Au travail, enfin, quand la présence physique dans l’entreprise est exigée prioritairement des personnes occupant des postes d’exécutants, s’auto-confiner n’est pas possible pour tous. Pourtant, les “clusters” ou foyers épidémiques se concentrent là où les employés se côtoient, par exemple dans les abattoirs qui disposent de vestiaires collectifs. Ce sont les plus exposés au risque de contamination qui peuvent le moins se soustraire à la présence sur le lieu de travail, et qui de surcroît, abîmés par une vie d’exploitation et d’aliénation, de répétitions des mêmes gestes seconde après seconde des heures durant, risquent de contracter une forme sévère de Covid-19 et de se retrouver à l’hôpital.

Une trouvaille presque géniale

En refusant d’édicter des règles communes à tous les citoyens, en renvoyant toute responsabilité à l’individu plutôt qu’à la communauté nationale et ses représentants, le gouvernement renforce plus que jamais les inégalités économiques et sociales. Comme l’attestent les études statistiques, le coronavirus est un virus de classe, qui frappe plus nombreux et plus violemment les pauvres, les exploités, bien moins protégés face à la maladie que ne le sont les riches et les exploiteurs.

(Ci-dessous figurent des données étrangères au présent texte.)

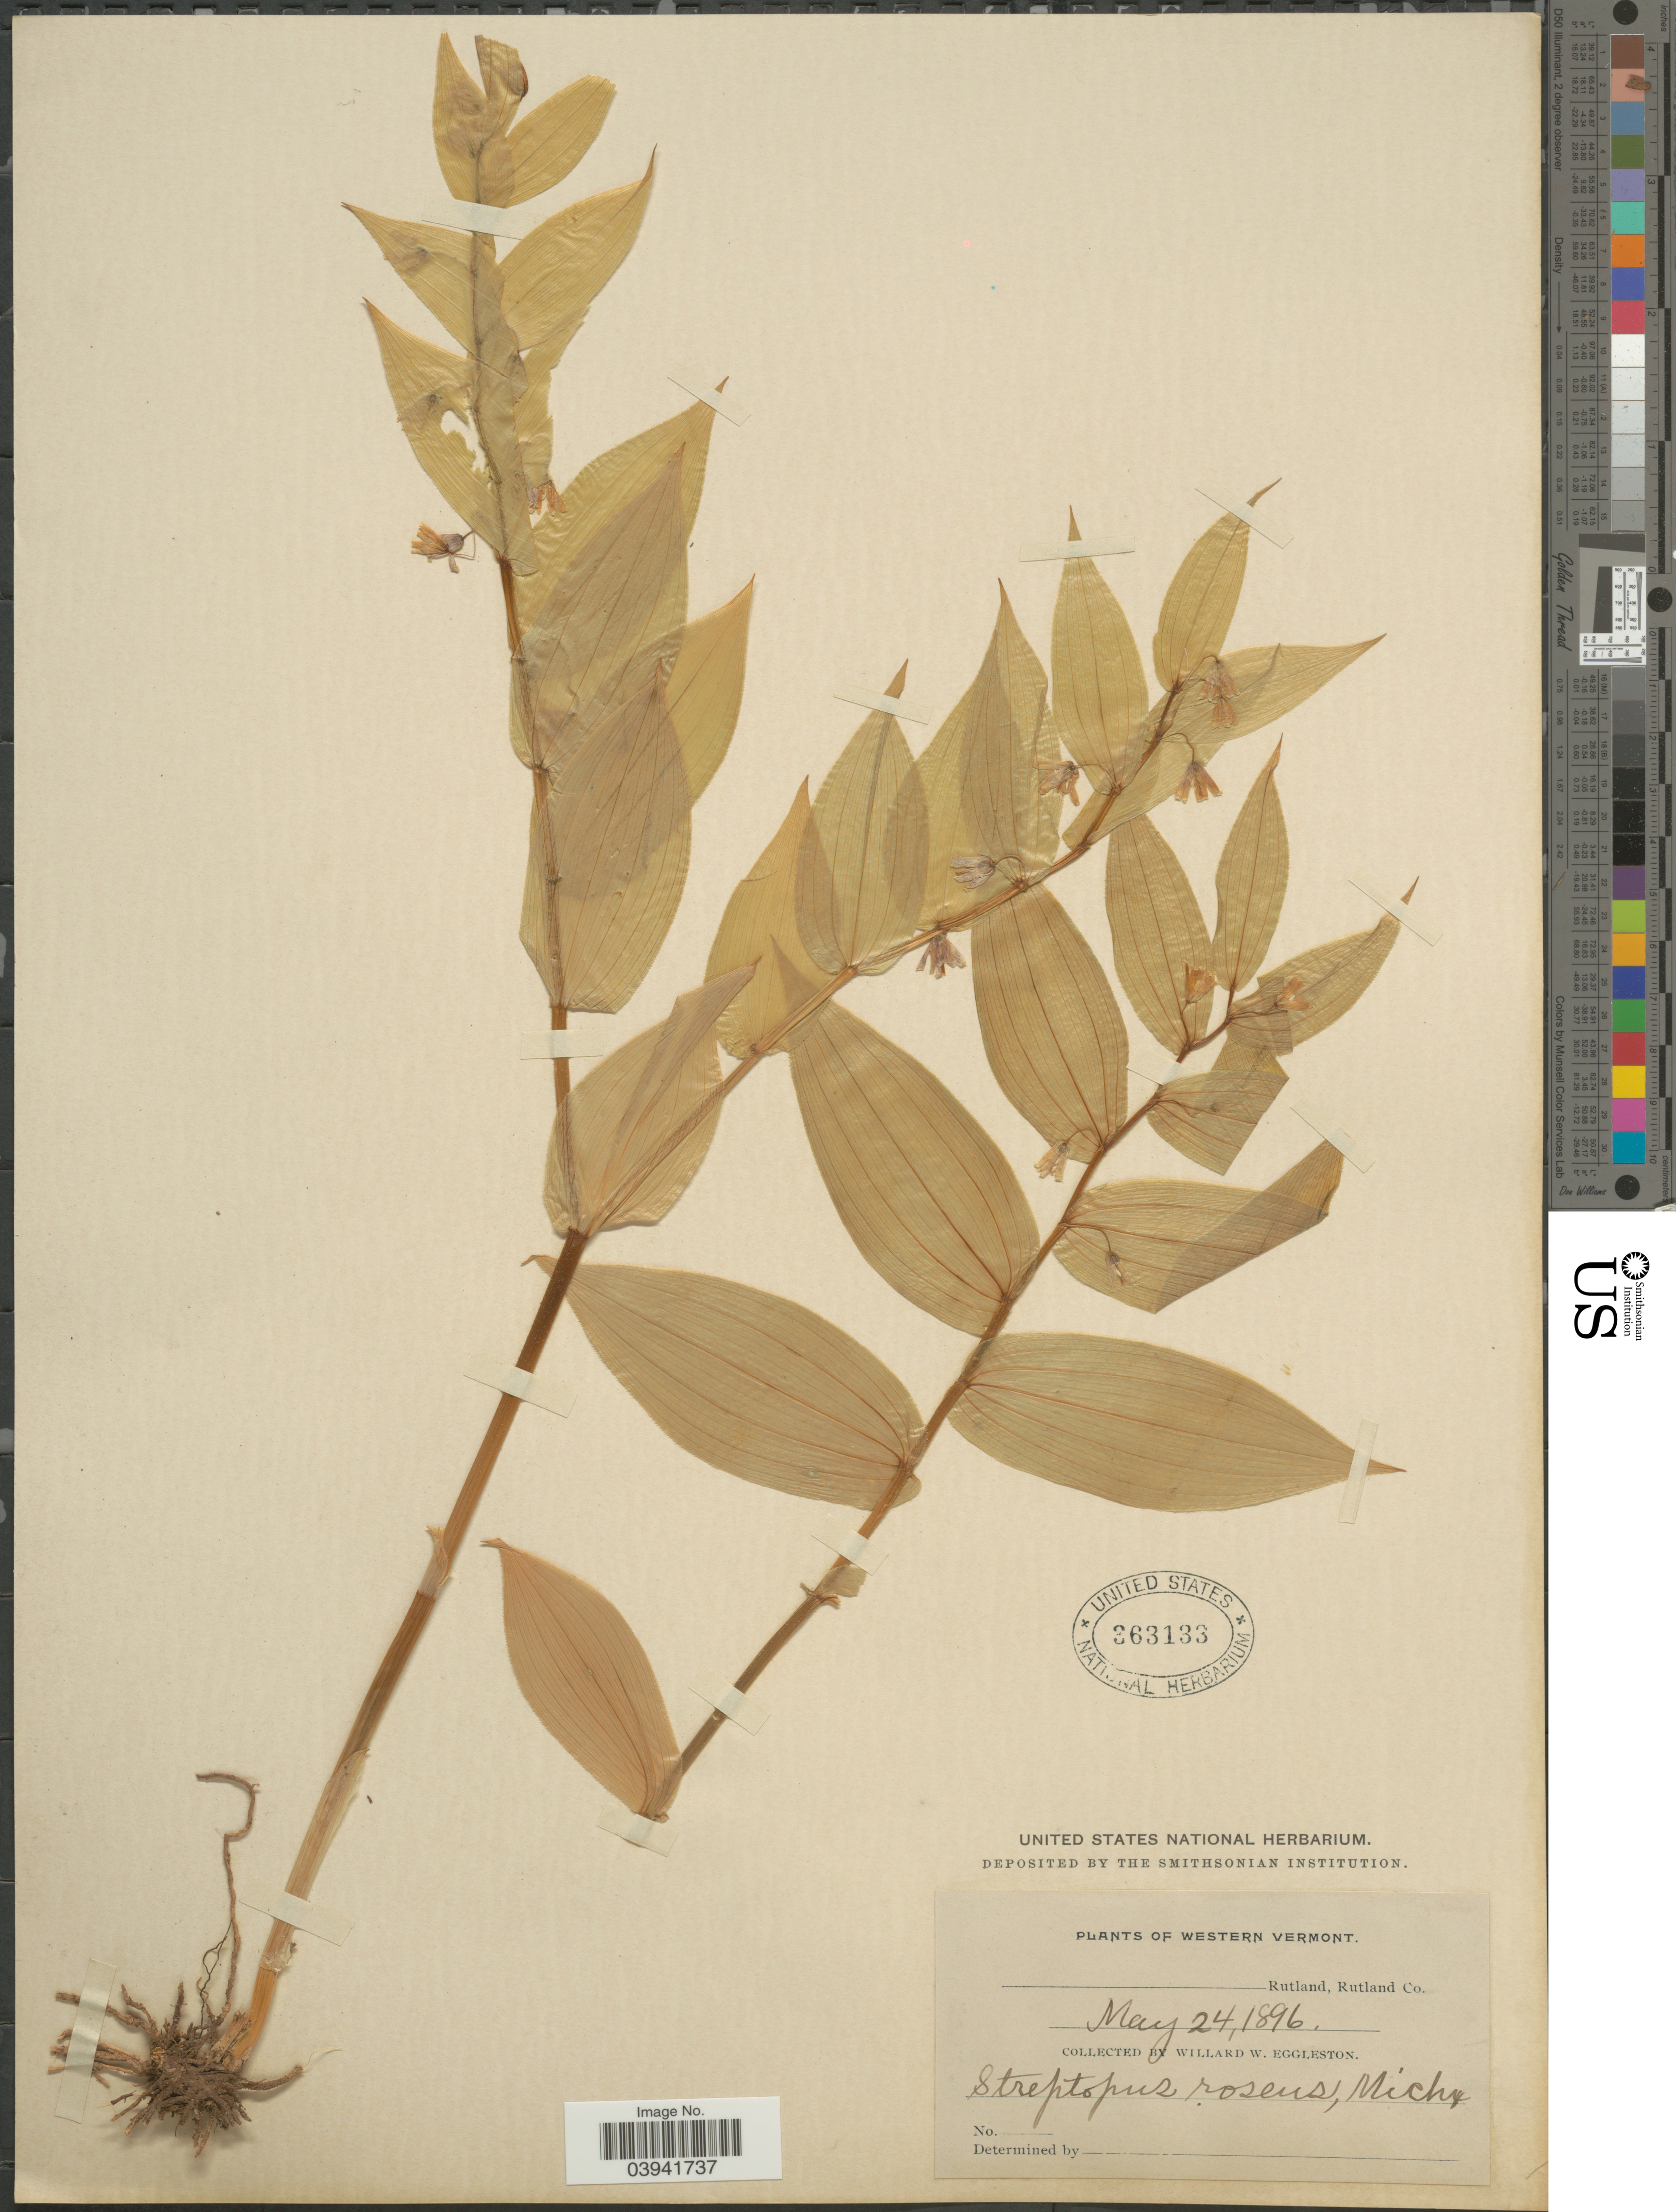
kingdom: Plantae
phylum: Tracheophyta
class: Liliopsida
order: Liliales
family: Liliaceae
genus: Streptopus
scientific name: Streptopus roseus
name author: Michx.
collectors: W. W. Eggleston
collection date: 1896-05-24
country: United States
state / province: Vermont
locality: Western Vermont. Rutland, Rutland Co.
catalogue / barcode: US 363133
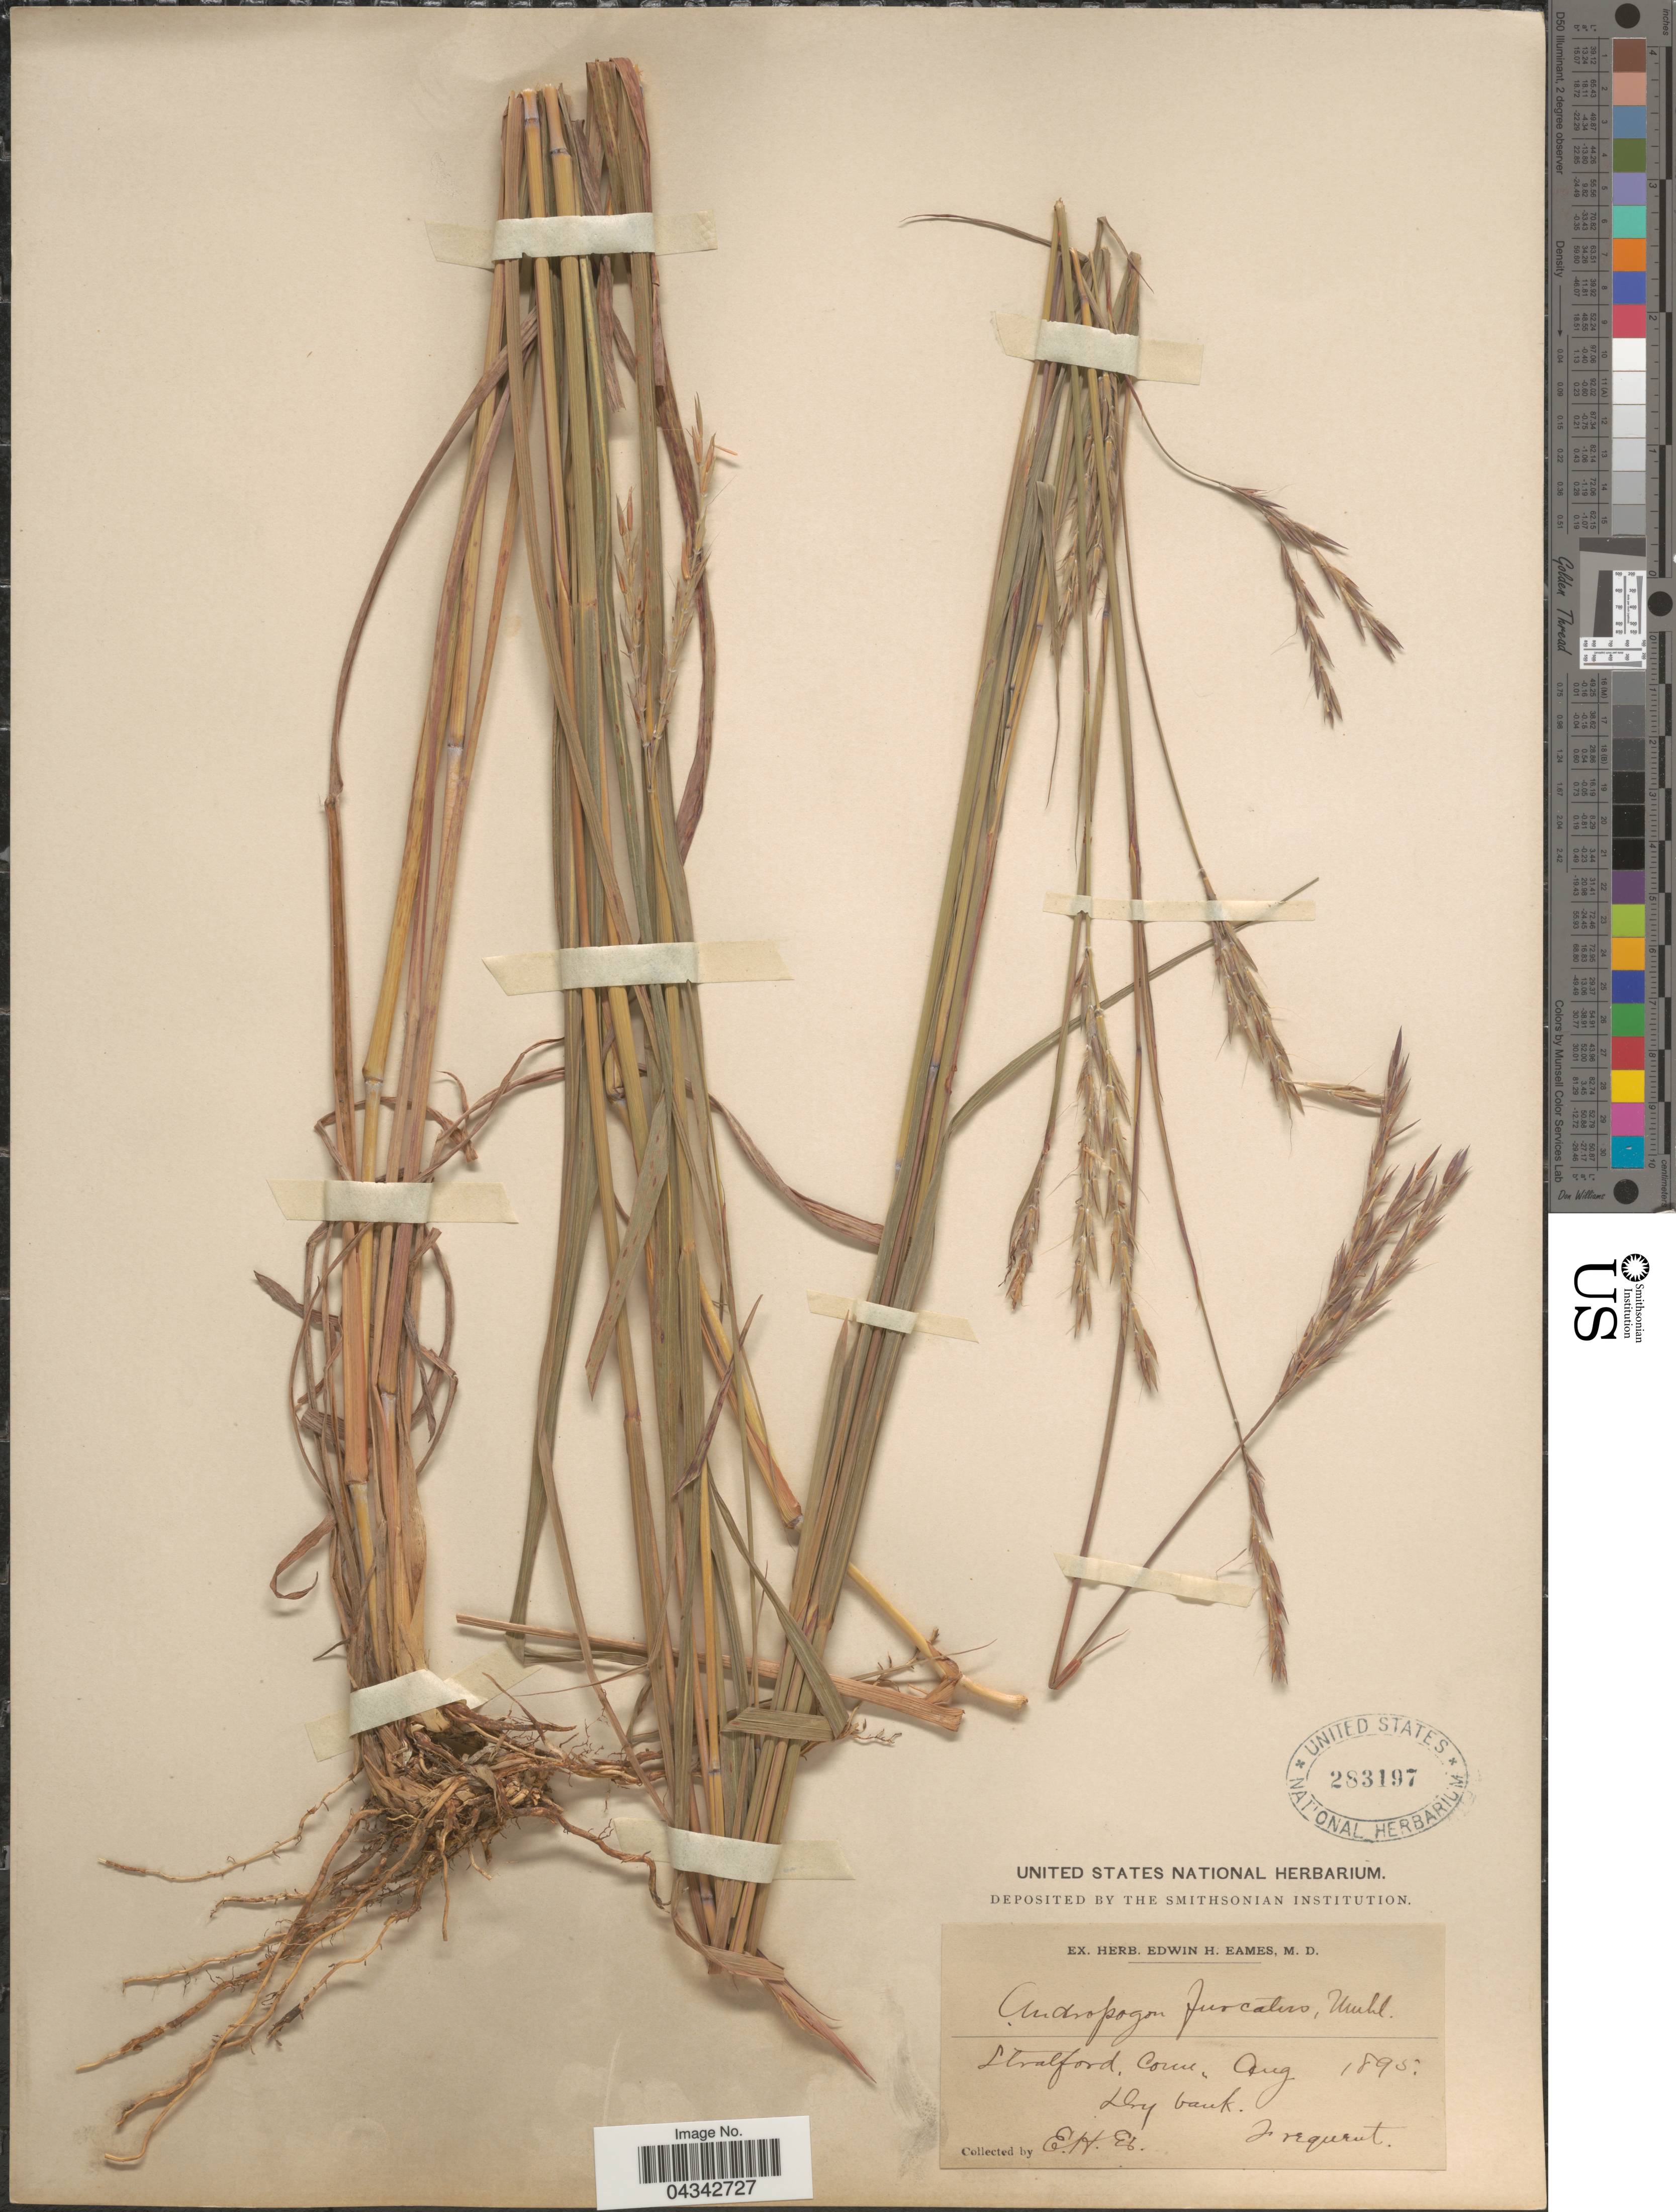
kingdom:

L’auto-confinement, dernière trouvaille du gouvernement, tellement vide de sens qu’elle en serait géniale si la situation n’était pas si grave, est le signe d’une faiblesse infinie de messieurs Macron, Castex et leurs ministres, d’une défaillance grave au sommet de l’État et d’une incapacité complète, chez eux, à se détacher d’un ultra-libéralisme qui laisse tous pouvoirs aux marchés et à leurs acteurs dominants, faisant de la santé des citoyens un objet de spéculation où se conjuguent tragiquement les pertes et profits.